» WORK REQUEST
Repeat the data as given. Images do not go in the copy.

________________

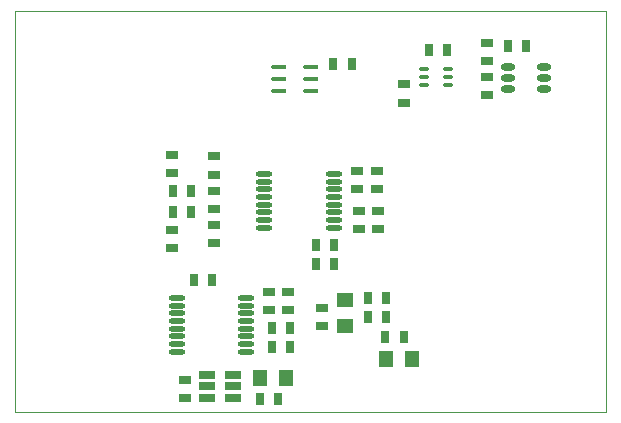
<source format=gtp>
G04 Layer_Color=8421504*
%FSLAX25Y25*%
%MOIN*%
G70*
G01*
G75*
%ADD11O,0.05118X0.01575*%
%ADD12R,0.03150X0.03937*%
%ADD13R,0.03937X0.03150*%
%ADD14O,0.03347X0.01181*%
%ADD15O,0.04724X0.02362*%
%ADD16O,0.05512X0.01772*%
%ADD17R,0.05118X0.05315*%
%ADD18R,0.05512X0.02756*%
%ADD19R,0.05315X0.05118*%
%ADD29C,0.00394*%
D11*
X87992Y114961D02*
D03*
Y111024D02*
D03*
Y107087D02*
D03*
X98622D02*
D03*
Y111024D02*
D03*
Y114961D02*
D03*
D12*
X106024Y116142D02*
D03*
X112087D02*
D03*
X52480Y73622D02*
D03*
X58543D02*
D03*
Y66929D02*
D03*
X52480D02*
D03*
X123346Y25197D02*
D03*
X129409D02*
D03*
X117441Y31890D02*
D03*
X123504D02*
D03*
X117441Y38189D02*
D03*
X123504D02*
D03*
X59567Y44094D02*
D03*
X65630D02*
D03*
X91614Y27953D02*
D03*
X85551D02*
D03*
X91614Y21654D02*
D03*
X85551D02*
D03*
X81614Y4331D02*
D03*
X87677D02*
D03*
X106181Y55905D02*
D03*
X100118D02*
D03*
X106181Y49606D02*
D03*
X100118D02*
D03*
X137913Y120866D02*
D03*
X143976D02*
D03*
X164291Y122047D02*
D03*
X170354D02*
D03*
D13*
X129527Y109331D02*
D03*
Y103268D02*
D03*
X157087Y123110D02*
D03*
Y117047D02*
D03*
X52362Y54843D02*
D03*
Y60905D02*
D03*
Y85709D02*
D03*
Y79646D02*
D03*
X66142Y73898D02*
D03*
Y67835D02*
D03*
Y62480D02*
D03*
Y56417D02*
D03*
Y85315D02*
D03*
Y79252D02*
D03*
X102362Y28858D02*
D03*
Y34921D02*
D03*
X84646Y33976D02*
D03*
Y40039D02*
D03*
X90945Y33976D02*
D03*
Y40039D02*
D03*
X56693Y4843D02*
D03*
Y10905D02*
D03*
X114567Y67205D02*
D03*
Y61142D02*
D03*
X120866Y67205D02*
D03*
Y61142D02*
D03*
X113779Y74528D02*
D03*
Y80590D02*
D03*
X120472Y74528D02*
D03*
Y80590D02*
D03*
X157087Y111693D02*
D03*
Y105630D02*
D03*
D14*
X144095Y114370D02*
D03*
Y111811D02*
D03*
Y109252D02*
D03*
X136221D02*
D03*
Y111811D02*
D03*
Y114370D02*
D03*
D15*
X164075Y114961D02*
D03*
Y111417D02*
D03*
Y107874D02*
D03*
X176083D02*
D03*
Y111417D02*
D03*
Y114961D02*
D03*
D16*
X76968Y20177D02*
D03*
Y22736D02*
D03*
Y25295D02*
D03*
Y27854D02*
D03*
Y30413D02*
D03*
Y32972D02*
D03*
Y35531D02*
D03*
Y38091D02*
D03*
X53740Y20177D02*
D03*
Y22736D02*
D03*
Y25295D02*
D03*
Y27854D02*
D03*
Y30413D02*
D03*
Y32972D02*
D03*
Y35531D02*
D03*
Y38091D02*
D03*
X106114Y61543D02*
D03*
Y64102D02*
D03*
Y66661D02*
D03*
Y69221D02*
D03*
Y71780D02*
D03*
Y74339D02*
D03*
Y76898D02*
D03*
Y79457D02*
D03*
X82886Y61543D02*
D03*
Y64102D02*
D03*
Y66661D02*
D03*
Y69221D02*
D03*
Y71780D02*
D03*
Y74339D02*
D03*
Y76898D02*
D03*
Y79457D02*
D03*
D17*
X123622Y17717D02*
D03*
X132283D02*
D03*
X81496Y11417D02*
D03*
X90158D02*
D03*
D18*
X72441Y12402D02*
D03*
Y8661D02*
D03*
Y4921D02*
D03*
X63779D02*
D03*
Y8661D02*
D03*
Y12402D02*
D03*
D19*
X109843Y28740D02*
D03*
Y37402D02*
D03*
D29*
X0Y0D02*
Y133858D01*
X196850D01*
X0Y0D02*
X196850D01*
X135000D02*
X196850D01*
Y133858D01*
X0Y118000D02*
Y133465D01*
M02*

</source>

________________

» RESULT OF THIS EXERCISE
<source format=gtp>
G04 Layer_Color=8421504*
%FSLAX25Y25*%
%MOIN*%
G70*
G01*
G75*
%ADD11O,0.05118X0.01575*%
%ADD12R,0.03150X0.03937*%
%ADD13R,0.03937X0.03150*%
%ADD14O,0.03347X0.01181*%
%ADD15O,0.04724X0.02362*%
%ADD16O,0.05512X0.01772*%
%ADD17R,0.05118X0.05315*%
%ADD18R,0.05512X0.02756*%
%ADD19R,0.05315X0.05118*%
%ADD29C,0.00394*%
D11*
X87992Y114961D02*
D03*
Y111024D02*
D03*
Y107087D02*
D03*
X98622D02*
D03*
Y111024D02*
D03*
Y114961D02*
D03*
D12*
X106024Y116142D02*
D03*
X112087D02*
D03*
X52480Y73622D02*
D03*
X58543D02*
D03*
Y66929D02*
D03*
X52480D02*
D03*
X123346Y25197D02*
D03*
X129409D02*
D03*
X117441Y31890D02*
D03*
X123504D02*
D03*
X117441Y38189D02*
D03*
X123504D02*
D03*
X59567Y44094D02*
D03*
X65630D02*
D03*
X91614Y27953D02*
D03*
X85551D02*
D03*
X91614Y21654D02*
D03*
X85551D02*
D03*
X81614Y4331D02*
D03*
X87677D02*
D03*
X106181Y55905D02*
D03*
X100118D02*
D03*
X106181Y49606D02*
D03*
X100118D02*
D03*
X137913Y120866D02*
D03*
X143976D02*
D03*
X164291Y122047D02*
D03*
X170354D02*
D03*
D13*
X129527Y109331D02*
D03*
Y103268D02*
D03*
X157087Y123110D02*
D03*
Y117047D02*
D03*
X52362Y54843D02*
D03*
Y60905D02*
D03*
Y85709D02*
D03*
Y79646D02*
D03*
X66142Y73898D02*
D03*
Y67835D02*
D03*
Y62480D02*
D03*
Y56417D02*
D03*
Y85315D02*
D03*
Y79252D02*
D03*
X102362Y28858D02*
D03*
Y34921D02*
D03*
X84646Y33976D02*
D03*
Y40039D02*
D03*
X90945Y33976D02*
D03*
Y40039D02*
D03*
X56693Y4843D02*
D03*
Y10905D02*
D03*
X114567Y67205D02*
D03*
Y61142D02*
D03*
X120866Y67205D02*
D03*
Y61142D02*
D03*
X113779Y74528D02*
D03*
Y80590D02*
D03*
X120472Y74528D02*
D03*
Y80590D02*
D03*
X157087Y111693D02*
D03*
Y105630D02*
D03*
D14*
X144095Y114370D02*
D03*
Y111811D02*
D03*
Y109252D02*
D03*
X136221D02*
D03*
Y111811D02*
D03*
Y114370D02*
D03*
D15*
X164075Y114961D02*
D03*
Y111417D02*
D03*
Y107874D02*
D03*
X176083D02*
D03*
Y111417D02*
D03*
Y114961D02*
D03*
D16*
X76968Y20177D02*
D03*
Y22736D02*
D03*
Y25295D02*
D03*
Y27854D02*
D03*
Y30413D02*
D03*
Y32972D02*
D03*
Y35531D02*
D03*
Y38091D02*
D03*
X53740Y20177D02*
D03*
Y22736D02*
D03*
Y25295D02*
D03*
Y27854D02*
D03*
Y30413D02*
D03*
Y32972D02*
D03*
Y35531D02*
D03*
Y38091D02*
D03*
X106114Y61543D02*
D03*
Y64102D02*
D03*
Y66661D02*
D03*
Y69221D02*
D03*
Y71780D02*
D03*
Y74339D02*
D03*
Y76898D02*
D03*
Y79457D02*
D03*
X82886Y61543D02*
D03*
Y64102D02*
D03*
Y66661D02*
D03*
Y69221D02*
D03*
Y71780D02*
D03*
Y74339D02*
D03*
Y76898D02*
D03*
Y79457D02*
D03*
D17*
X123622Y17717D02*
D03*
X132283D02*
D03*
X81496Y11417D02*
D03*
X90158D02*
D03*
D18*
X72441Y12402D02*
D03*
Y8661D02*
D03*
Y4921D02*
D03*
X63779D02*
D03*
Y8661D02*
D03*
Y12402D02*
D03*
D19*
X109843Y28740D02*
D03*
Y37402D02*
D03*
D29*
X0Y0D02*
Y133858D01*
X196850D01*
X0Y0D02*
X196850D01*
X135000D02*
X196850D01*
Y133858D01*
X0Y118000D02*
Y133465D01*
M02*

</source>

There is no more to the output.